Not everything moved to Go. Laravel still handles:

  • Admin CRM interface — CRUD operations, search, filters. Laravel + Blade/Livewire is unbeatable for building admin panels quickly.
  • KYC workflows — document upload, Sumsub webhook processing, status management. Business logic heavy, not performance critical.
  • Reporting and exports — PDF generation, Excel exports, scheduled reports. Laravel's queue system handles these beautifully.
  • API for the client portal — authentication, deposit/withdrawal requests, profile management. Standard REST API work.

The rule of thumb: if it's request-response CRUD, Laravel. If it's long-running, high-throughput, or requires persistent connections, Go.

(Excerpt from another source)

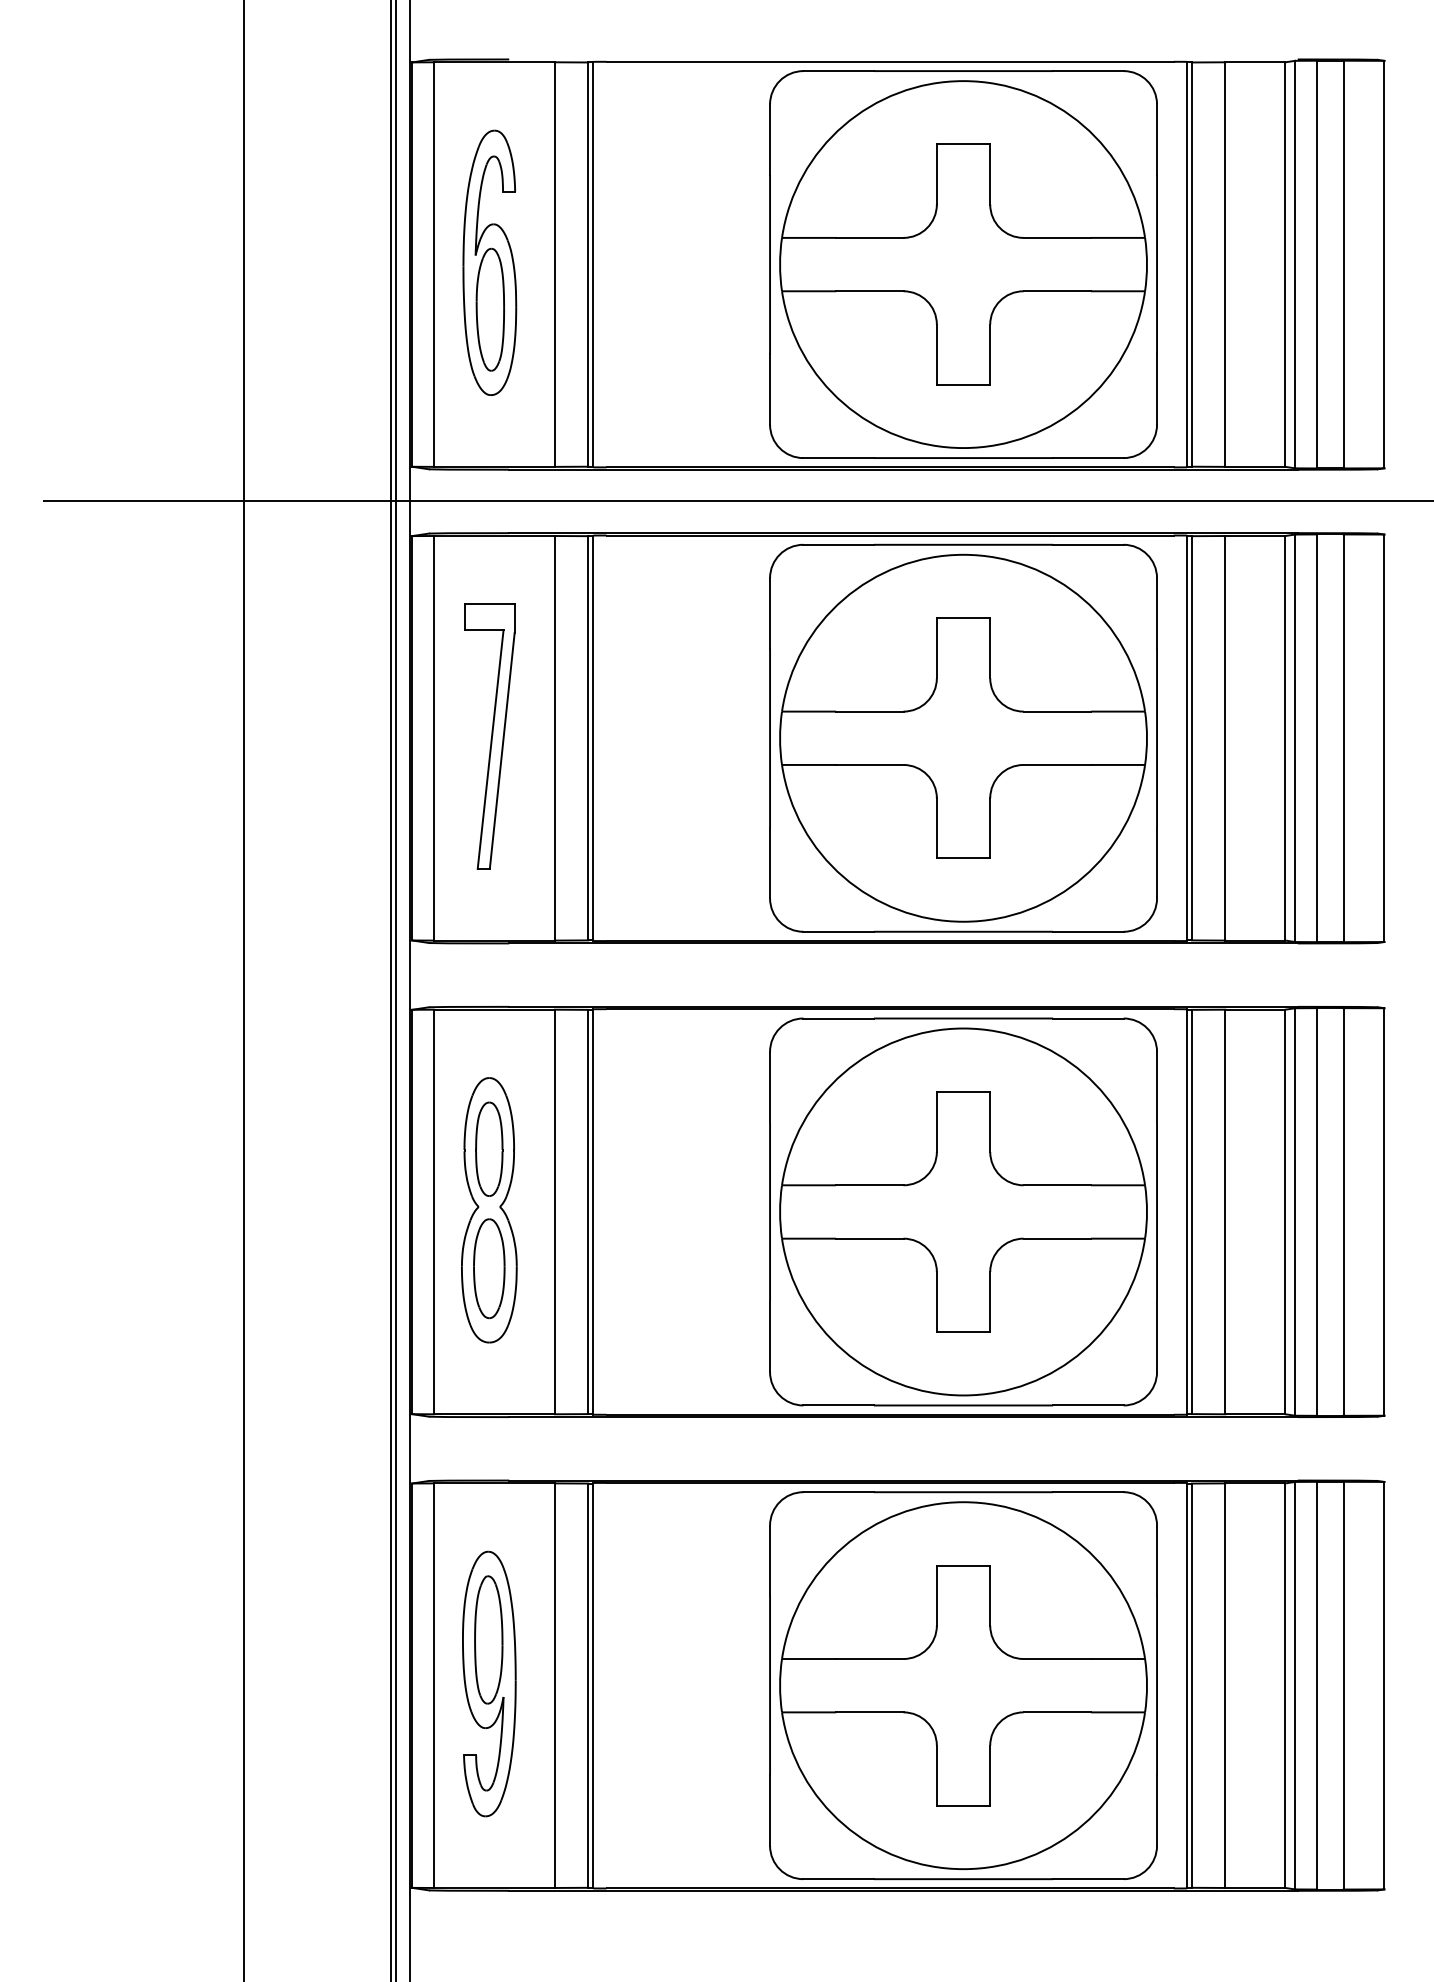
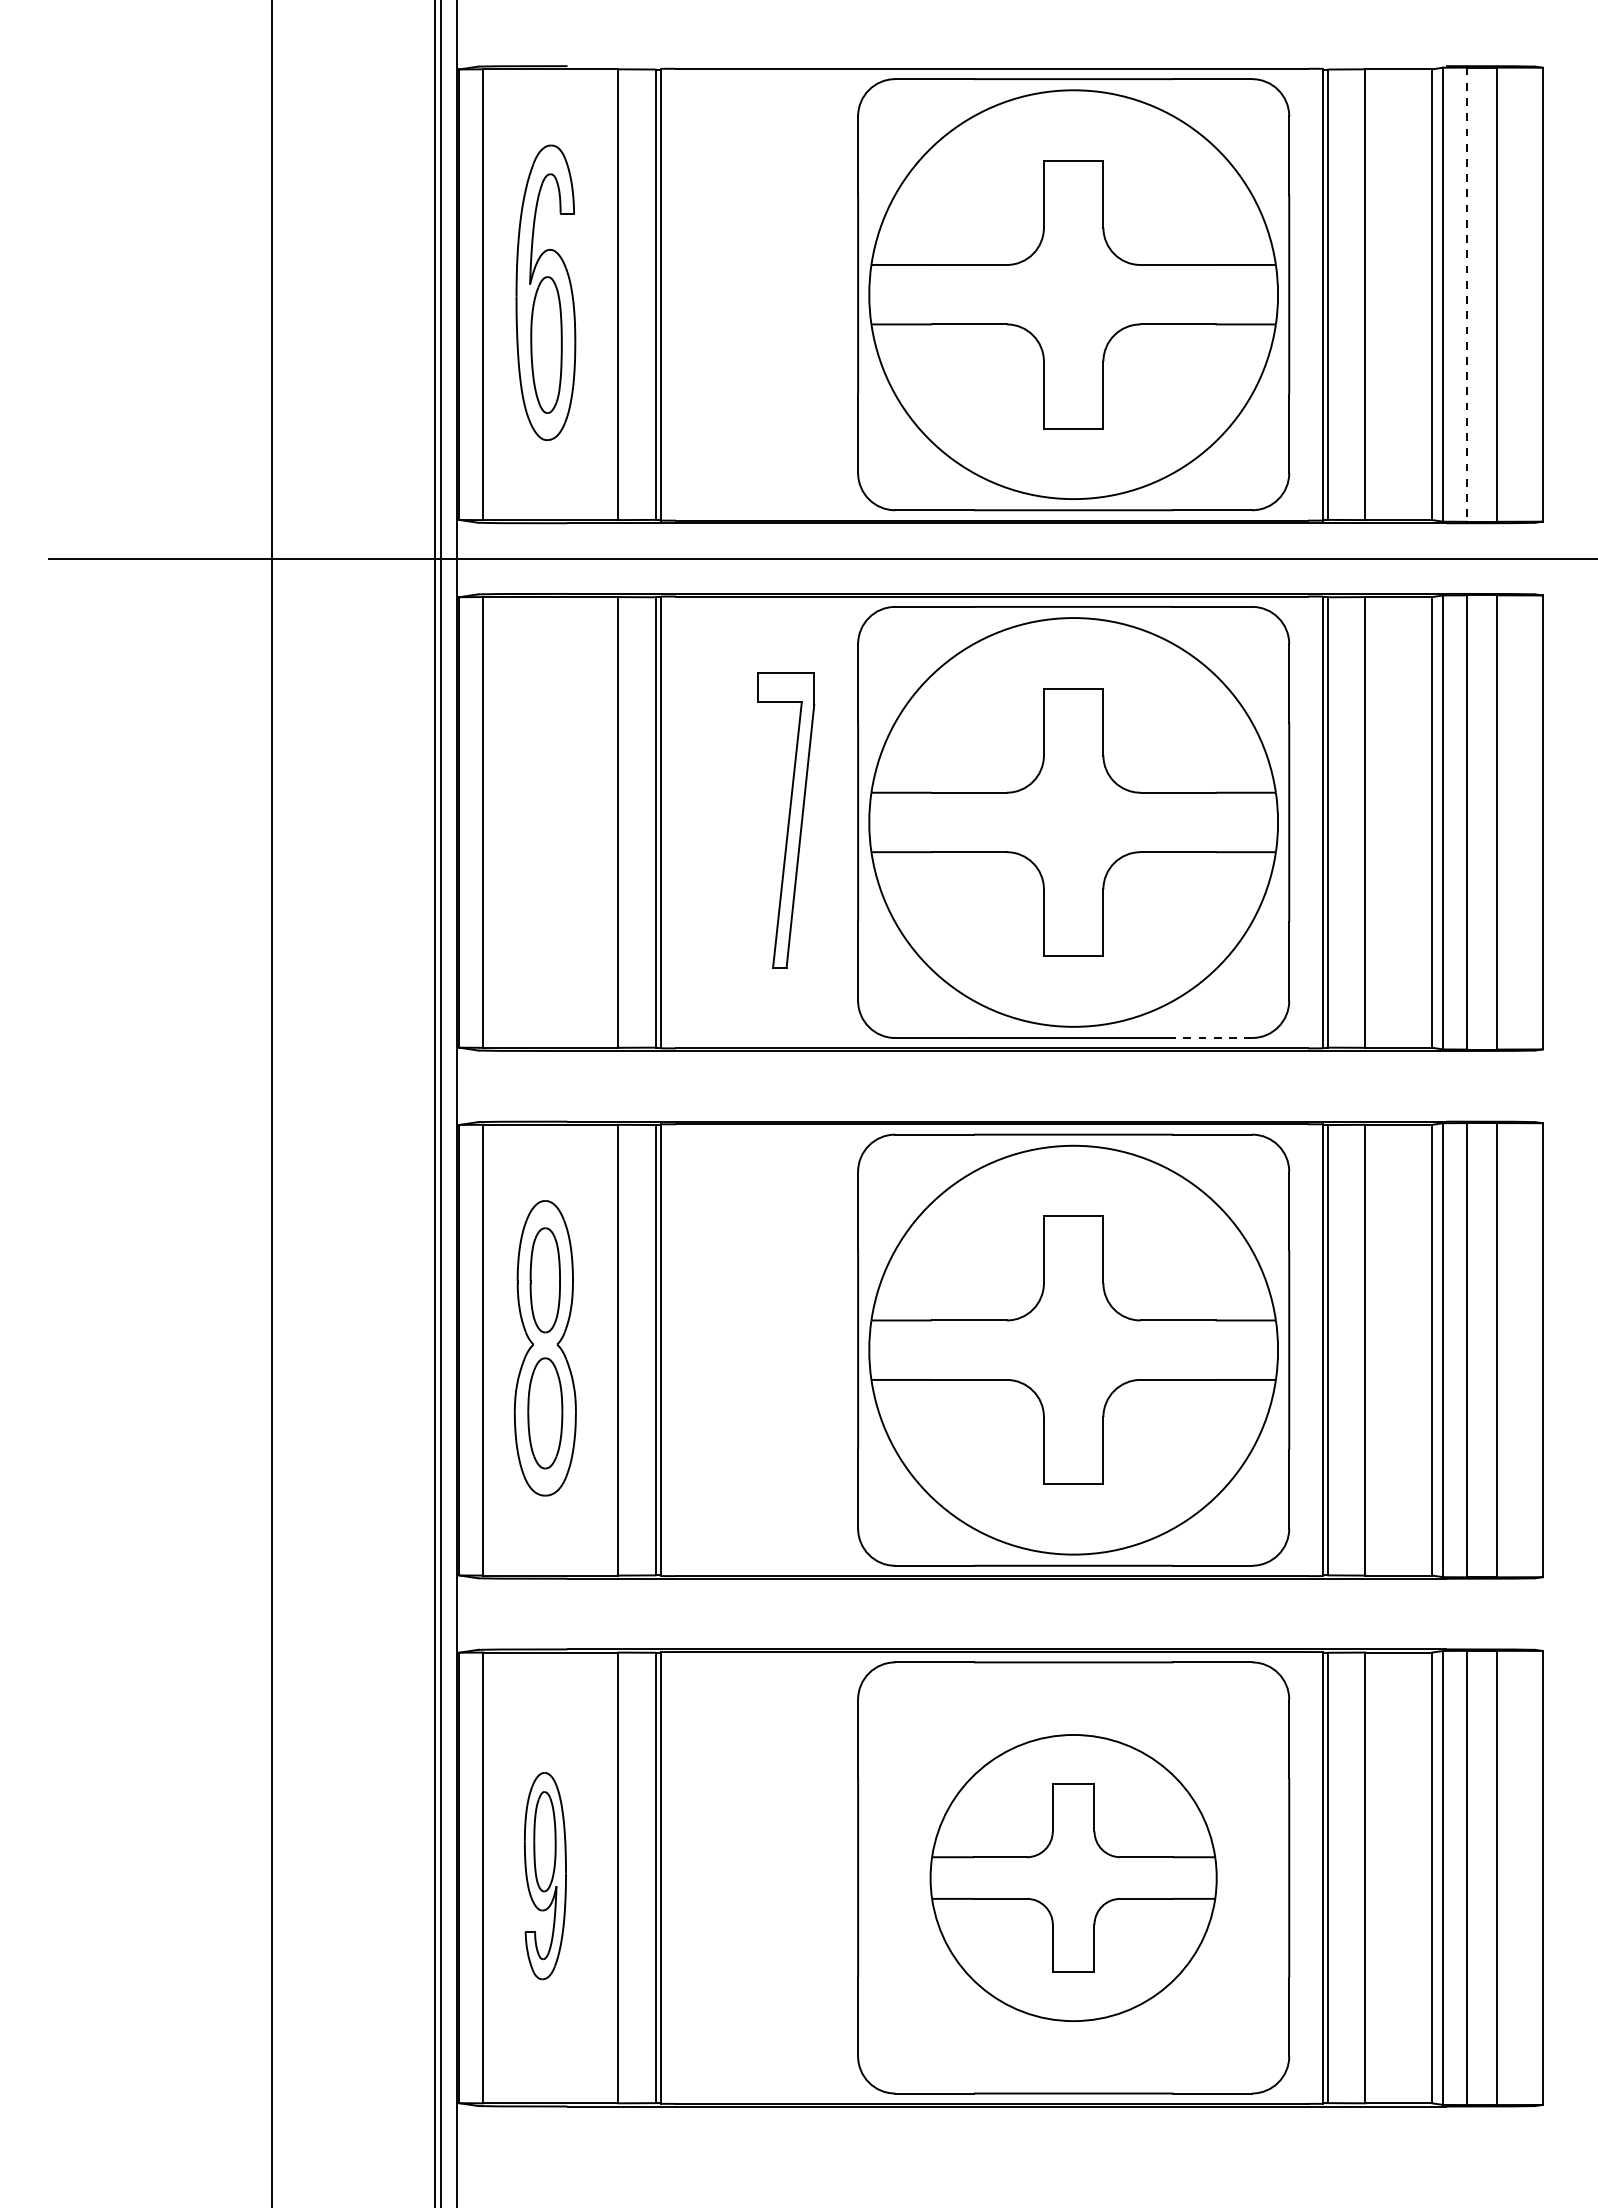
line: (1316, 264) -> (1466, 294), solid -> dashed
part: (489, 736) -> (786, 820), moved
line: (1087, 931) -> (1211, 1037), solid -> dashed
part: (489, 1683) -> (545, 1875), size x0.7
part: (963, 1685) -> (1073, 1877), size x0.7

Deployment: Two Services, One Platform

We run both services on the same infrastructure using Docker:

yaml
# Simplified docker-compose
services:
  web:
    image: laravel-crm:latest
    replicas: 3

  trade-processor:
    image: go-trade-processor:latest
    replicas: 2

  commission-engine:
    image: go-commission-engine:latest
    replicas: 2

  ws-gateway:
    image: go-ws-gateway:latest
    replicas: 1

  redis:
    image: redis:7-alpine

Redis acts as the communication bridge. Laravel dispatches events to Redis, Go services consume them. Go services publish updates to Redis, Laravel reads them for reporting. Clean separation, no direct coupling.

The Results

After migrating the three services to Go:

  • Trade processing latency dropped from ~200ms to ~5ms (40x improvement)
  • Commission calculation throughput went from 1,500/min to 300,000/min
  • WebSocket capacity went from 2,000 connections (with Node.js) to 15,000 on a single instance
  • Infrastructure cost dropped 60% — we went from 8 Laravel worker servers to 2 Go instances

The total migration took about 6 weeks with a team of two developers. The Go services have been running in production for over a year with zero downtime related to the services themselves.

Key Takeaways

  1. Don't rewrite everything — identify the 10% of services causing 90% of performance issues
  2. Go is approachable for PHP developers — the syntax is simple, the tooling is excellent
  3. Redis Streams bridge the gap between Laravel and Go cleanly without tight coupling
  4. In-memory caching of hot data (like IB hierarchies) is a massive performance multiplier
  5. Goroutines make concurrency trivial — WebSockets, fan-out, and background processing just work
  6. Measure before and after — the numbers justify the investment to stakeholders

You don't need to pick one language for everything. Use Laravel where it shines (rapid development, CRUD, admin tools) and Go where you need raw throughput. The combination is more powerful than either alone.